Continuous mixtures of Gaussian processes as models for spatial extremes

TL;DR

This paper introduces flexible Gaussian location-scale mixture models for spatial extremes, enabling better modeling of tail and bulk data, with efficient inference methods demonstrated on wildfire weather data.

Contribution

It develops novel Gaussian mixture constructions, a general simulation algorithm, and new likelihood inference methods for spatial extreme value modeling.

Findings

Models effectively capture tail and bulk data characteristics.

Inference methods reduce computational costs.
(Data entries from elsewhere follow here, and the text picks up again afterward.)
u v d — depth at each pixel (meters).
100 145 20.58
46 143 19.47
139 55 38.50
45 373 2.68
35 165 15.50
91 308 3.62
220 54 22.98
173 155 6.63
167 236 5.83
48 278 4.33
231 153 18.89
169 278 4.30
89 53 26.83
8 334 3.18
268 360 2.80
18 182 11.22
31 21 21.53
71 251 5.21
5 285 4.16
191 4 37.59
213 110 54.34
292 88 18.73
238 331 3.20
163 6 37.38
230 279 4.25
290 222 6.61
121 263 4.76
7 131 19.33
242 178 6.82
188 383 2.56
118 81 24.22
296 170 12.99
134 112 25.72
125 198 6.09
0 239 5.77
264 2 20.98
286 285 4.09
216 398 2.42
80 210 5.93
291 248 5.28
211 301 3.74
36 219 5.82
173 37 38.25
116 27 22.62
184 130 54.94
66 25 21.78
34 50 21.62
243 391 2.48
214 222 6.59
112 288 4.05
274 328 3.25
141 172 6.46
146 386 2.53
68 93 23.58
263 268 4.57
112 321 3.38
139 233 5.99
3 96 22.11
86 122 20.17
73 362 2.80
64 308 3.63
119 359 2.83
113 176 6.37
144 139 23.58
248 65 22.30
Application to wildfire weather data demonstrates practical utility.

Abstract

Spatial modelling of extreme values allows studying the risk of joint occurrence of extreme events at different locations and is of significant interest in climatic and other environmental sciences. A popular class of dependence models for spatial extremes is that of random location-scale mixtures, in which a spatial "baseline" process is multiplied or shifted by a random variable, potentially altering its extremal dependence behaviour. Gaussian location-scale mixtures retain benefits of their Gaussian baseline processes while overcoming some of their limitations, such as symmetry, light tails and weak tail dependence. We review properties of Gaussian location-scale mixtures and develop novel constructions with interesting features, together with a general algorithm for conditional simulation from these models. We leverage their flexibility to propose extended extreme-value models, that allow for appropriately modelling not only the tails but also the bulk of the data. This is important in many applications and avoids the need to explicitly select the events considered as extreme. We propose new solutions for likelihood inference in parametric models of Gaussian location-scale mixtures, in order to avoid the numerical bottleneck given by the latent location and scale variables that can lead to high computational cost of standard likelihood evaluations. The effectiveness of the models and of the inference methods is confirmed with simulated data examples, and we present an application to wildfire-related weather variables in Portugal. Although not detailed here, the approaches would also be straightforward to use for modelling multivariate (non spatial) data.